**ACTION ITEM:**
What follows is a set of records; restate each one word for word and drop the pictures.

**MATERIAL SHOWN:**
━━━━━━
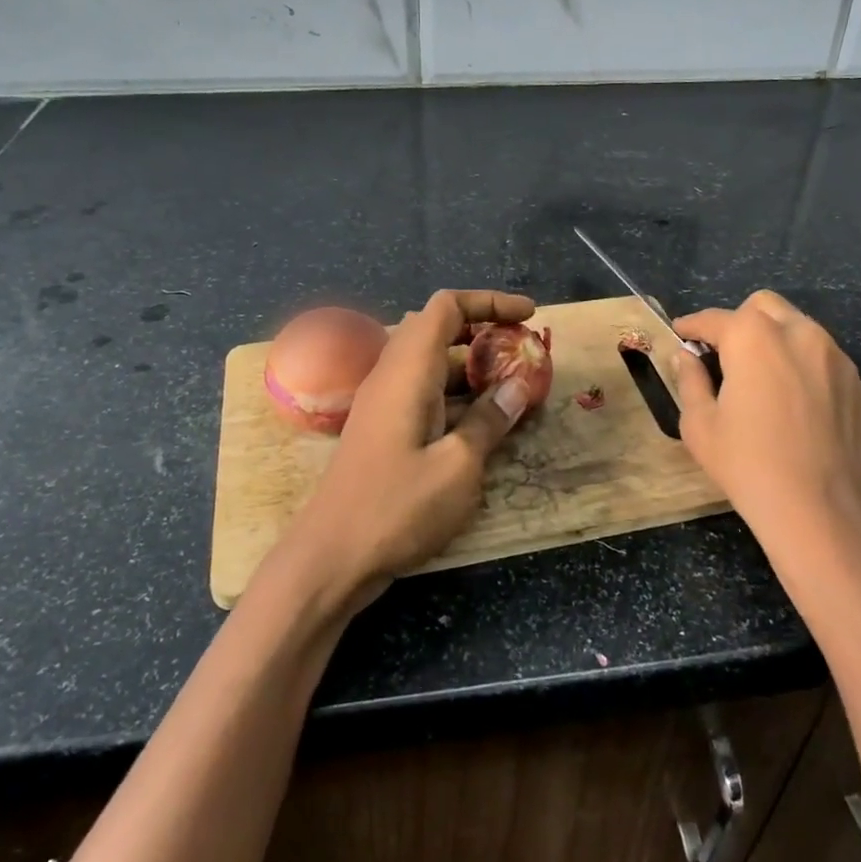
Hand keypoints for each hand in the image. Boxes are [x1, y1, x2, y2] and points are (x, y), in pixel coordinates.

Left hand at [279, 289, 534, 606]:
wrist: (330, 559)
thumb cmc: (396, 508)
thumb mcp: (458, 466)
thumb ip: (491, 420)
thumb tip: (519, 385)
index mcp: (408, 370)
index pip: (446, 307)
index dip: (489, 302)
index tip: (530, 316)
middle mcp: (393, 376)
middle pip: (440, 331)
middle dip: (486, 333)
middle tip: (525, 353)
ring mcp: (385, 404)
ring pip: (435, 365)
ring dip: (475, 368)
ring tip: (518, 388)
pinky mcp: (385, 430)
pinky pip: (427, 395)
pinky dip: (460, 396)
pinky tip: (487, 424)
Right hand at [670, 290, 860, 564]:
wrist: (821, 512)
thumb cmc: (748, 465)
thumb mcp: (700, 425)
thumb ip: (690, 380)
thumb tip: (686, 357)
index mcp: (753, 338)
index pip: (714, 319)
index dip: (692, 326)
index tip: (680, 334)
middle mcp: (798, 333)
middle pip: (762, 306)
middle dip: (738, 322)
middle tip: (724, 355)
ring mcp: (835, 356)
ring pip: (797, 326)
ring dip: (773, 338)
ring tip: (760, 377)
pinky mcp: (857, 383)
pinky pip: (822, 356)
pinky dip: (801, 363)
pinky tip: (793, 401)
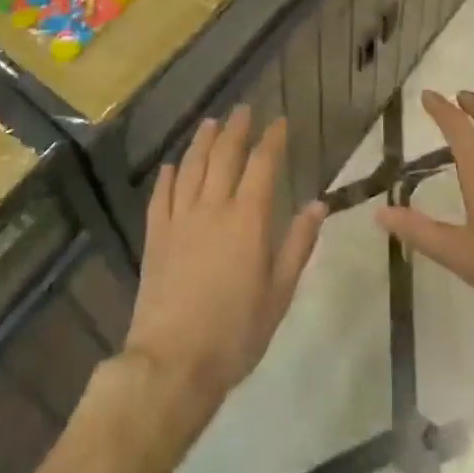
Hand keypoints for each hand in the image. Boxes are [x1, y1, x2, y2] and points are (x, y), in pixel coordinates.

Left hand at [123, 110, 324, 441]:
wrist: (173, 363)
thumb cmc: (235, 333)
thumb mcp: (278, 294)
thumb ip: (298, 245)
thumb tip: (318, 204)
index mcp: (248, 219)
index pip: (262, 165)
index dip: (272, 140)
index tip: (279, 121)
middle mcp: (213, 207)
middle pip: (224, 156)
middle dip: (236, 129)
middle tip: (243, 109)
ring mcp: (179, 219)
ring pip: (191, 167)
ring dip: (202, 141)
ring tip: (210, 123)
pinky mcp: (155, 236)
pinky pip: (161, 196)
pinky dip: (167, 176)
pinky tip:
━━━━━━
**RESPONSE TO THIS TASK:**
Hand keypoints for each hand in the image. Boxes are [x1, y1, x2, y2] and points are (x, y), in pixel coordinates.

Left hand at [279, 289, 534, 606]:
wrist: (330, 559)
thumb cmc: (396, 508)
thumb mcp: (458, 466)
thumb ip: (491, 420)
thumb tip: (519, 385)
index mcp: (408, 370)
index pip: (446, 307)
index dip: (489, 302)
index tip: (530, 316)
middle mcp: (393, 376)
middle pip: (440, 331)
middle dip: (486, 333)
middle tip: (525, 353)
ring mcp: (385, 404)
ring pip: (435, 365)
ring dip: (475, 368)
ring tip: (518, 388)
pinky mcp: (385, 430)
pinky pip: (427, 395)
pinky dip: (460, 396)
pinky tip: (487, 424)
Right hand at [670, 290, 860, 564]:
wrist: (821, 512)
thumb cmc: (748, 465)
thumb mcp: (700, 425)
thumb ip: (690, 380)
thumb tip: (686, 357)
index mcp: (753, 338)
index pip: (714, 319)
index dip: (692, 326)
index tip: (680, 334)
middle mcp: (798, 333)
middle pip: (762, 306)
middle dip: (738, 322)
middle tip: (724, 355)
ring mcp: (835, 356)
ring pip: (797, 326)
ring dip: (773, 338)
ring tip: (760, 377)
pinky mcp: (857, 383)
pinky pip: (822, 356)
pinky dip: (801, 363)
pinky tip: (793, 401)
Hand keypoints for each hand in the image. Boxes are [x1, y1, x2, y2] and points are (x, y), in pixel coordinates.

Left hand at [123, 110, 324, 441]:
wrist: (173, 363)
thumb cmc: (235, 333)
thumb mcp: (278, 294)
thumb ip: (298, 245)
thumb tip: (318, 204)
index mcp: (248, 219)
index pip: (262, 165)
index dip: (272, 140)
index tip: (279, 121)
middle mcp: (213, 207)
middle pip: (224, 156)
middle dip: (236, 129)
middle tip: (243, 109)
ring mcp: (179, 219)
ring pip: (191, 167)
ring dip: (202, 141)
ring tip: (210, 123)
pinky mcp: (155, 236)
pinky pip: (161, 196)
pinky dip: (167, 176)
pinky tip:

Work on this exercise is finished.